- Text section -
BEGIN

We performed sensitivity analyses by 1) excluding original studies within each meta‐analysis that had a high risk of bias as rated by the Newcastle‐Ottawa Scale (NOS), and 2) excluding original studies within each meta‐analysis with small sample sizes (< 25th percentile) [37], and 3) analyses restricted to cohort studies (prospective and retrospective) to assess the potential influence of temporality and reverse causation.
All statistical analyses were performed using the “meta” (Version 6.5.0) and “metaumbrella” (Version 1.0.6) packages in R (The R Foundation, Vienna, Austria) [38, 39].
Results
3
Study Selection
3.1
The database searches yielded 4009 Results (Figure 1). After duplicate removal, two reviewers (M.W. and P.K.) independently screened 2524 publication titles and abstracts and assessed 41 full‐text publications. After full‐text review, 21 SRMAs were included in the umbrella review (Appendix C). A bibliography of excluded full‐text articles with reasons (commonly incorrect exposure, outcomes or study design) is included in Appendix D.
PRISMA flow diagram of the selection process of systematic reviews with meta‐analysis of metabolic syndrome and obesity‐related cancer risk and survival.
Study Characteristics (Table 2)
3.2
Together, the 21 SRMAs comprised a total of 98 original studies on MetS and ORC risk or survival [40, 41, 42, 43, 44, 45, 46, 47, 48, 49, 50, 51, 52, 53, 54, 55, 56, 57, 58, 59, 60]. Of the included SRMAs, 18 evaluated MetS with ORC risk, including a range of two to 43 original research studies [including cancers of postmenopausal breast (5), colorectum (5), liver (5), endometrium (3), thyroid (2), pancreas (1), ovary (1), kidney (1), and adenocarcinoma of the esophagus (1)]. Seven SRMAs evaluated MetS with ORC survival, with included survival studies ranging from two to 12 [including cancers of colorectum (6) and liver (1)]. Of these reviews, five evaluated ORC‐specific survival, and five evaluated overall survival.
The individual SRMAs included studies that utilized varying definitions of MetS (Table 2), including traditional definitions from the National Cholesterol Education Program Adult Treatment Panel III (NCEP ATP III) [61], International Diabetes Foundation (IDF) [62], and American Heart Association (AHA) [63], as well as non‐traditional definitions including self‐report of three or more metabolic abnormalities and population z‐scores or quartiles for selected biomarkers. Thirty unique associations were re‐estimated and assessed for the certainty of evidence, including 25 associations with ORC risk and 5 with survival.
Risk of bias (Tables S1 and S2)

END

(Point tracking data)
BEGIN

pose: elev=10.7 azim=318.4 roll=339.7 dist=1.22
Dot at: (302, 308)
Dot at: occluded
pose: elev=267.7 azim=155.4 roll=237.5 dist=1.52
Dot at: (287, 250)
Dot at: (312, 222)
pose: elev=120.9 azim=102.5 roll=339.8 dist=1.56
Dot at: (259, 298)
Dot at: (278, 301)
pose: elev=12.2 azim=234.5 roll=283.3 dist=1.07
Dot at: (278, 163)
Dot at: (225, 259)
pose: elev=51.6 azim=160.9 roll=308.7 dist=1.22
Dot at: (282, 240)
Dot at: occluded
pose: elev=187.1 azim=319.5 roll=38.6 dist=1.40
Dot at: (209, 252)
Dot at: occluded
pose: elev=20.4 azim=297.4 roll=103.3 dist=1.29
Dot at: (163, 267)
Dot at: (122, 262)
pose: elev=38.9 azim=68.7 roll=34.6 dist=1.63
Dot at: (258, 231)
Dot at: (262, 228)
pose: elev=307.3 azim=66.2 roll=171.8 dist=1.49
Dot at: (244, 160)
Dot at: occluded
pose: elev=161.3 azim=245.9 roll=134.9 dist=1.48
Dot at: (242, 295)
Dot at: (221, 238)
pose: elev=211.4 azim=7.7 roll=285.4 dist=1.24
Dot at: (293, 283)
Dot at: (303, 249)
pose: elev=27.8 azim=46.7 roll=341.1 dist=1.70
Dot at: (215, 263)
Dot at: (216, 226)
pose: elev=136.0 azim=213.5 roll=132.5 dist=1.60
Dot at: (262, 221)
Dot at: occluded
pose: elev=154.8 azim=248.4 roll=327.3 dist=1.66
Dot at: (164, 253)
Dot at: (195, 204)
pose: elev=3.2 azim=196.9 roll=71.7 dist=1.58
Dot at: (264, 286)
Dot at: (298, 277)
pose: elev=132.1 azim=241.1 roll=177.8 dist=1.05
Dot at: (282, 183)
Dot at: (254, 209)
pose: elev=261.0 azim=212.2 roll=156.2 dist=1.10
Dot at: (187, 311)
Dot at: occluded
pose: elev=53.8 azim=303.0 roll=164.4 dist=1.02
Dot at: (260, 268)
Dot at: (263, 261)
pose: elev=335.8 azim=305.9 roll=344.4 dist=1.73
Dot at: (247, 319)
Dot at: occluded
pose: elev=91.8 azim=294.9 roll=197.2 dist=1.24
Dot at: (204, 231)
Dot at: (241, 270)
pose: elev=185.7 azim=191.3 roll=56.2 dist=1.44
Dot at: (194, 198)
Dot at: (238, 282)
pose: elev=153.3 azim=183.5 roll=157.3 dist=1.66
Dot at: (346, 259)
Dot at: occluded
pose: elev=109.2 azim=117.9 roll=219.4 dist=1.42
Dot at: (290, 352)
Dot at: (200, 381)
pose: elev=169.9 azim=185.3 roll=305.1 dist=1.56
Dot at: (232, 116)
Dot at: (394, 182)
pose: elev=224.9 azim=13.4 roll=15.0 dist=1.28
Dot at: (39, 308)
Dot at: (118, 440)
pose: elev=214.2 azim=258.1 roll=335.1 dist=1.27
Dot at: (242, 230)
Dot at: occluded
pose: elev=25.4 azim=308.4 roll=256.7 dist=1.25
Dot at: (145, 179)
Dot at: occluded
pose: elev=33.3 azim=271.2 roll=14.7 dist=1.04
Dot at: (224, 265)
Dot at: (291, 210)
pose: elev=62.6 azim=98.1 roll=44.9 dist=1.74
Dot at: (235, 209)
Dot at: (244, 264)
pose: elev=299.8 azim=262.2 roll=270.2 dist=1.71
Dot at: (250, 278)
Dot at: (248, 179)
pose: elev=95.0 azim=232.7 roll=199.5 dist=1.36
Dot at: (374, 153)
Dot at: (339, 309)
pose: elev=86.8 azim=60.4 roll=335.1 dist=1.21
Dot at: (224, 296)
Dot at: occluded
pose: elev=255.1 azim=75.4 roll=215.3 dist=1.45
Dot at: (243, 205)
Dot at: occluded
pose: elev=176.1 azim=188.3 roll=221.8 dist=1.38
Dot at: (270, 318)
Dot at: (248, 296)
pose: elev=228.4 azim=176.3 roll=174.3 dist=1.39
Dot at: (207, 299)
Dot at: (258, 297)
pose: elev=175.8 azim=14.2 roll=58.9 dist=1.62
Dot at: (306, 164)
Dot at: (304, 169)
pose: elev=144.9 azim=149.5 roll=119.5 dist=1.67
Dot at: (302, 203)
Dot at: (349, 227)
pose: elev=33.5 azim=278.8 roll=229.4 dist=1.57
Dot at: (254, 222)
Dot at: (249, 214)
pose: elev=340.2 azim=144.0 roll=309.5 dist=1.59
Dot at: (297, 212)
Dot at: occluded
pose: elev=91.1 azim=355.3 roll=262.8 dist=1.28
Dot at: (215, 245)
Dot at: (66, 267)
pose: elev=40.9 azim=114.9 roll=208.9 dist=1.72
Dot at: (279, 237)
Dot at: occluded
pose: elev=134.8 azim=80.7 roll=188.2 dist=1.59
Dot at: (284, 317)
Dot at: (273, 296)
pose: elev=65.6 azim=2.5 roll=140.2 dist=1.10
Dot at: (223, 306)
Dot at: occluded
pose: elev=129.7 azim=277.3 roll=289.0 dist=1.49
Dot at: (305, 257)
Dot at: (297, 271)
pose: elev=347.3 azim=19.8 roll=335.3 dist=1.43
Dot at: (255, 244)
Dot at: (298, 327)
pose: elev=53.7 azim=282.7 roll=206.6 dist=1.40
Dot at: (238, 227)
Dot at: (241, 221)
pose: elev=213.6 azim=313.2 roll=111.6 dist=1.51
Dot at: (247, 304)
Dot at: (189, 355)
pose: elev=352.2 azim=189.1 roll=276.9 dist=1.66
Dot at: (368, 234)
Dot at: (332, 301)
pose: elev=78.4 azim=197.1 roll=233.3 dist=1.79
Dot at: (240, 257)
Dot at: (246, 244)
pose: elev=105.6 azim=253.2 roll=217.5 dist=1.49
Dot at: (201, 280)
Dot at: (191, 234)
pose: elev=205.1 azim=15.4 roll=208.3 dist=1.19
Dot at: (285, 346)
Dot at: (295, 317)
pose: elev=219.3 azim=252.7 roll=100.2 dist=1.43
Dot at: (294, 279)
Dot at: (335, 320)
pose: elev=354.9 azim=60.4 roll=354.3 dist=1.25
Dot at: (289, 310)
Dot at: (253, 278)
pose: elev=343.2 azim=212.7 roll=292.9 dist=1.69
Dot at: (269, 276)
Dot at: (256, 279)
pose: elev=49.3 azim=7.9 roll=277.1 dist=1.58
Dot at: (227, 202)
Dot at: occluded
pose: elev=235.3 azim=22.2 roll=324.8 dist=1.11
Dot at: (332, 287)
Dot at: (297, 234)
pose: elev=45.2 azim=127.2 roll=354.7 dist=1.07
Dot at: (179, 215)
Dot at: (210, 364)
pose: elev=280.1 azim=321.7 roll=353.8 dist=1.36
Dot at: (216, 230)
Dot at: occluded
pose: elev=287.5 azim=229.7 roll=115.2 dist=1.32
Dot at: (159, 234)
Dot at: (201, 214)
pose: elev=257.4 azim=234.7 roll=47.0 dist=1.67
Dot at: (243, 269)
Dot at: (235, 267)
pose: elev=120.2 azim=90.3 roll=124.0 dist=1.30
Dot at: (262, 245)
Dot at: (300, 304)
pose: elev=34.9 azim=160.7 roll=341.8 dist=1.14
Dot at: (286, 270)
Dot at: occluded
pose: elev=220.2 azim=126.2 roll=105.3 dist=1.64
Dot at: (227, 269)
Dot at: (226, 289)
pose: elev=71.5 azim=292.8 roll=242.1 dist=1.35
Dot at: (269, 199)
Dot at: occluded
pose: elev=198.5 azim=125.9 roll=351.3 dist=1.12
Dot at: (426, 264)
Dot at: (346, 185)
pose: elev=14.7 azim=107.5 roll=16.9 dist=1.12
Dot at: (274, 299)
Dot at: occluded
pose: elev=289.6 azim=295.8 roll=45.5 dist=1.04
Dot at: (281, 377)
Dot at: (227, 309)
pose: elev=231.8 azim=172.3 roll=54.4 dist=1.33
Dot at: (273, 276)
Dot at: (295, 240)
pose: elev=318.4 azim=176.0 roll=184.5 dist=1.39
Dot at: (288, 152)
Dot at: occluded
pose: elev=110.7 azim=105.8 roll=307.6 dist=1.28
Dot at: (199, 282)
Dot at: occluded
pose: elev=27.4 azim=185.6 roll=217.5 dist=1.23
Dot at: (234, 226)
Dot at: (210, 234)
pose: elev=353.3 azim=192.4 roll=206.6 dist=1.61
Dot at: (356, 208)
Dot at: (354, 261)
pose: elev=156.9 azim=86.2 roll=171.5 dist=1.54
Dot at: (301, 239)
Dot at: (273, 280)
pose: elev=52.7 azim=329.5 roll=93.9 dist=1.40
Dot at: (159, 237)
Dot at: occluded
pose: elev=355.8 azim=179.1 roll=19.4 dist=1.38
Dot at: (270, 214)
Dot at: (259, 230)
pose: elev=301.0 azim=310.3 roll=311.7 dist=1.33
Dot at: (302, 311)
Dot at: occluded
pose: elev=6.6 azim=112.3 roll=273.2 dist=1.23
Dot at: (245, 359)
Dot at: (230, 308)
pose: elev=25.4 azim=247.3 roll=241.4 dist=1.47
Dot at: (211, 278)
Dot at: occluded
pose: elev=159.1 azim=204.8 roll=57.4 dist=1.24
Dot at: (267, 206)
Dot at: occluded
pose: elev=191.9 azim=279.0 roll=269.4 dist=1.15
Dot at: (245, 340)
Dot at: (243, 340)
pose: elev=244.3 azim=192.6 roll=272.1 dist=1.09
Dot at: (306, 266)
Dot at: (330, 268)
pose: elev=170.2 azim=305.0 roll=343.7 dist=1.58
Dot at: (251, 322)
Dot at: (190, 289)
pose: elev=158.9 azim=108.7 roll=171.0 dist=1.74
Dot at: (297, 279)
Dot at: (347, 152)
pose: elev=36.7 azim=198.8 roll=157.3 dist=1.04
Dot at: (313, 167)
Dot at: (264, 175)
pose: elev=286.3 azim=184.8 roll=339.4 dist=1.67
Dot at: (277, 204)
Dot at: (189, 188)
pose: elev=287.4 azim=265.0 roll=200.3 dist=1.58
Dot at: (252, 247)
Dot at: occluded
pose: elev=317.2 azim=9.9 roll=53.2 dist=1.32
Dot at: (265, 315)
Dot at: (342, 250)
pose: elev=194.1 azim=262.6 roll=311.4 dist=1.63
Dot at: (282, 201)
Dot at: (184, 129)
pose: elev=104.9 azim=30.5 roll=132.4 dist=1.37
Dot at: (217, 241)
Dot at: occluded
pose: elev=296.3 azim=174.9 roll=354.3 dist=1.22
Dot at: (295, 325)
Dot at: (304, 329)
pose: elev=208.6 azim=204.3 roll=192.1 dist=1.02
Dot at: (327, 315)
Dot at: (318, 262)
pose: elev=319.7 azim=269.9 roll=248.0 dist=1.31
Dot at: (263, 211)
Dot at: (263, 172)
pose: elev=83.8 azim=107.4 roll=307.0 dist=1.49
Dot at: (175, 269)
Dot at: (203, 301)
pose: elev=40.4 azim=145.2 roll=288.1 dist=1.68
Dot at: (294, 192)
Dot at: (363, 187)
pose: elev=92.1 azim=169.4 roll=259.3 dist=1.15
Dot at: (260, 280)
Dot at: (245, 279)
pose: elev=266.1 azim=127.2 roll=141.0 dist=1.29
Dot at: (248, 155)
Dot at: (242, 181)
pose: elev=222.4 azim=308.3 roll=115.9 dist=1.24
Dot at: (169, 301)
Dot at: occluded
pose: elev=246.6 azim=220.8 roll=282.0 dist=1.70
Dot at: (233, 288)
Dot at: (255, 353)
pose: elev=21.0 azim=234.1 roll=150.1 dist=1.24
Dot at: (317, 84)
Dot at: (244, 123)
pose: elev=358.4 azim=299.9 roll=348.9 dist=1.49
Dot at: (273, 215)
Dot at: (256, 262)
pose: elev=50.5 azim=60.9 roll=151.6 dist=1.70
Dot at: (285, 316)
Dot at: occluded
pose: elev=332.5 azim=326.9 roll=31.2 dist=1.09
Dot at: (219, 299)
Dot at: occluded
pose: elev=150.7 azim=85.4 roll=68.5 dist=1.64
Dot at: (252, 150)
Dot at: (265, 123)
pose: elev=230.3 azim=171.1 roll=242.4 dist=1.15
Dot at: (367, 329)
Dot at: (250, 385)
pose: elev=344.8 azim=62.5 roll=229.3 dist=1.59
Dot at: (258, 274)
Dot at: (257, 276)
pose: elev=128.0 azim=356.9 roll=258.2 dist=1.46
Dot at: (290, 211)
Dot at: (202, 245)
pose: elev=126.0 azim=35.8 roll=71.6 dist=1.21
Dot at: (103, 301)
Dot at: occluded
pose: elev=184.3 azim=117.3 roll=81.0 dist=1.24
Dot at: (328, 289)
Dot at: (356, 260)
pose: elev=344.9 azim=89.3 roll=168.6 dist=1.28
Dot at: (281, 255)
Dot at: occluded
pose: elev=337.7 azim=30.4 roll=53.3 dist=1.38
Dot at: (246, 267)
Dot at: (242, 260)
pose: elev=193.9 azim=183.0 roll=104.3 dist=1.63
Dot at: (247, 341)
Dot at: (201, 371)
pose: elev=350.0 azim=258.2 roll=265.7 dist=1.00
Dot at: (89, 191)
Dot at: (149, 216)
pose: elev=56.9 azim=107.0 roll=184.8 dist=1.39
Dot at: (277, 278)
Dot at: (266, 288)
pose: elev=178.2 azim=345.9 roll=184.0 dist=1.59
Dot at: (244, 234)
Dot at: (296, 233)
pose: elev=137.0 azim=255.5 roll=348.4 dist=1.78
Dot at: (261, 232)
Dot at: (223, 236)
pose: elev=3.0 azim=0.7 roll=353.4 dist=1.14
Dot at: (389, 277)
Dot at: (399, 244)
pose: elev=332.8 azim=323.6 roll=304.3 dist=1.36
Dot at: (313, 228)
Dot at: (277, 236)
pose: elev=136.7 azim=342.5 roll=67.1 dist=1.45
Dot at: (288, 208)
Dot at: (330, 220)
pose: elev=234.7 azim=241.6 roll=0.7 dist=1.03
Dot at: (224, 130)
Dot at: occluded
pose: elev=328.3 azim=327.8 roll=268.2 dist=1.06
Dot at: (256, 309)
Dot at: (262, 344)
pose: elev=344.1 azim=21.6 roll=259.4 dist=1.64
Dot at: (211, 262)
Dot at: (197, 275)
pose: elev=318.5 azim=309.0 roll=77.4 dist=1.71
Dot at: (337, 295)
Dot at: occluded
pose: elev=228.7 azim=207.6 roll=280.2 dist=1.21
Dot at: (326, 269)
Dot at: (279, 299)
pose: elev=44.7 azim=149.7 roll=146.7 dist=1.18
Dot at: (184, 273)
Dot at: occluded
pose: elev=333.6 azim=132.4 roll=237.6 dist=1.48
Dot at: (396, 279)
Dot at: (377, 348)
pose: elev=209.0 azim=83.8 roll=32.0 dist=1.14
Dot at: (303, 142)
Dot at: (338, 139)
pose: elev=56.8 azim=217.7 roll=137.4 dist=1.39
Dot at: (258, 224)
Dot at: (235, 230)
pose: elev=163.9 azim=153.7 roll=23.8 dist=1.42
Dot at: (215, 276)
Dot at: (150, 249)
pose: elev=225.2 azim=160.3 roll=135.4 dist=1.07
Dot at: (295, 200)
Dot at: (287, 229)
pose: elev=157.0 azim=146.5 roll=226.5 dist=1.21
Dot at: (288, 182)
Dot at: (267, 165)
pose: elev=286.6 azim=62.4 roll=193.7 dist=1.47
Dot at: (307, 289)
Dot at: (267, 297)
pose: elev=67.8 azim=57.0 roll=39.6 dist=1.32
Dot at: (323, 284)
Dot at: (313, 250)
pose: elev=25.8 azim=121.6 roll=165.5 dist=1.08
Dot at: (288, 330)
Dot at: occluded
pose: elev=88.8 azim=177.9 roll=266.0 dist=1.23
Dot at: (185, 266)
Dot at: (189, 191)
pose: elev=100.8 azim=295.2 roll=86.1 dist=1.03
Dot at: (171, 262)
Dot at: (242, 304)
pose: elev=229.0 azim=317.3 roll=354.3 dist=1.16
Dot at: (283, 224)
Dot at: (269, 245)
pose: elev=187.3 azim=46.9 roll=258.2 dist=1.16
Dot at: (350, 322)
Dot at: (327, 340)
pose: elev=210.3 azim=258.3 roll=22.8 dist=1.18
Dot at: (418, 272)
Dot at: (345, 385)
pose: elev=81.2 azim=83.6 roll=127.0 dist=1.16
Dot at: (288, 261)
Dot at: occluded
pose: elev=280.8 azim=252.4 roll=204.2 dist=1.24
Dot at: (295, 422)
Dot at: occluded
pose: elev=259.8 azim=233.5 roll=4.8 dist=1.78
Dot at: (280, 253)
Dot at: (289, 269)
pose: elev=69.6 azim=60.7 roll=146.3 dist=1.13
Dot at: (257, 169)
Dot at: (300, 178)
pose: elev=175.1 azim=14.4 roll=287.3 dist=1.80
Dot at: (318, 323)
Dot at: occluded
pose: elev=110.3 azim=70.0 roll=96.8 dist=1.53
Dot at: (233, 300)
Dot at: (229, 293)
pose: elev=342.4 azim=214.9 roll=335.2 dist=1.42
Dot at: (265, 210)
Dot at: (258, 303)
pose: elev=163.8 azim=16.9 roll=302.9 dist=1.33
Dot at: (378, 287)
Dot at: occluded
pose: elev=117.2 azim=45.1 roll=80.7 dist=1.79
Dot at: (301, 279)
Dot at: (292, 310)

END

Write out the stretch of the umbrella review excerpt from "Study Characteristics (Table" through "evaluated overall survival.", swapping "SRMAs" for "systematic reviews with meta-analysis". Draw only on the umbrella review excerpt.

- Result -
Study Characteristics (Table 2)
3.2
Together, the 21 systematic reviews with meta-analysis comprised a total of 98 original studies on MetS and ORC risk or survival [40, 41, 42, 43, 44, 45, 46, 47, 48, 49, 50, 51, 52, 53, 54, 55, 56, 57, 58, 59, 60]. Of the included systematic reviews with meta-analysis, 18 evaluated MetS with ORC risk, including a range of two to 43 original research studies [including cancers of postmenopausal breast (5), colorectum (5), liver (5), endometrium (3), thyroid (2), pancreas (1), ovary (1), kidney (1), and adenocarcinoma of the esophagus (1)]. Seven systematic reviews with meta-analysis evaluated MetS with ORC survival, with included survival studies ranging from two to 12 [including cancers of colorectum (6) and liver (1)]. Of these reviews, five evaluated ORC‐specific survival, and five evaluated overall survival.